Turing was a gay man in a time when, in the UK, it was illegal to be gay. In 1952, he was charged with “gross indecency”. At his trial, Turing pleaded guilty, insisting that he saw nothing wrong with his actions. He was duly convicted and offered the choice between prison or probation with a course of the hormone stilboestrol for a year: a so-called “chemical castration”.
The “treatment” was designed to reduce libido and had the effect of rendering Turing impotent and causing him to grow breasts. If this were not humiliation enough, his conviction also meant that Turing’s security clearance was revoked. As a consequence, he was barred from continuing the consultancy work for Government Communication Headquarters that had grown from his war-time codebreaking successes.
On June 7, 1954, Turing died of cyanide poisoning. Next to his bed lay a half-eaten apple. It was speculated (since Snow White was one of Turing’s favourite fairy tales) that he had laced the fruit with cyanide before consuming his own “poisoned apple”. The inquest into his death recorded a verdict of suicide.
In 2009, then prime minister Gordon Brown, apologised on behalf of the British government for the appalling way Turing was treated and in 2013 Turing received a posthumous royal pardon.
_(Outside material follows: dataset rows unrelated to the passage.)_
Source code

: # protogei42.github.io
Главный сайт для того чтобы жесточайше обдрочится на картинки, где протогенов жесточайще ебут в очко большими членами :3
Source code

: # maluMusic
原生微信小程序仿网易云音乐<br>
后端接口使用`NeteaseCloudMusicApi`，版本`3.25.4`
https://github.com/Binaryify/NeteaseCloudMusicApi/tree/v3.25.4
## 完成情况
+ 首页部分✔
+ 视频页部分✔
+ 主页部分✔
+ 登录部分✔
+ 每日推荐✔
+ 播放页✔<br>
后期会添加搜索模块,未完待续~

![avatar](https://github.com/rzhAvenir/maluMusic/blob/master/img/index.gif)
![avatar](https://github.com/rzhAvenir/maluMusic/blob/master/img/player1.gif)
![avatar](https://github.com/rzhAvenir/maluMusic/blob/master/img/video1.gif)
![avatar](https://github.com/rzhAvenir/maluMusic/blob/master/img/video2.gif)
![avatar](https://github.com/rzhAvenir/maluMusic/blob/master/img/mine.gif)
In 2017, the Alan Turing law came into force, retrospectively pardoning all men convicted of “gross indecency” for acts no longer considered offences.
In light of his war heroism, his scientific prowess, his technological foresight, his far-reaching computational influence and his stoicism in the face of injustice, the question is not “Why should Alan Turing feature on the new £50 note?” but rather, “How can we ignore this British icon any longer?”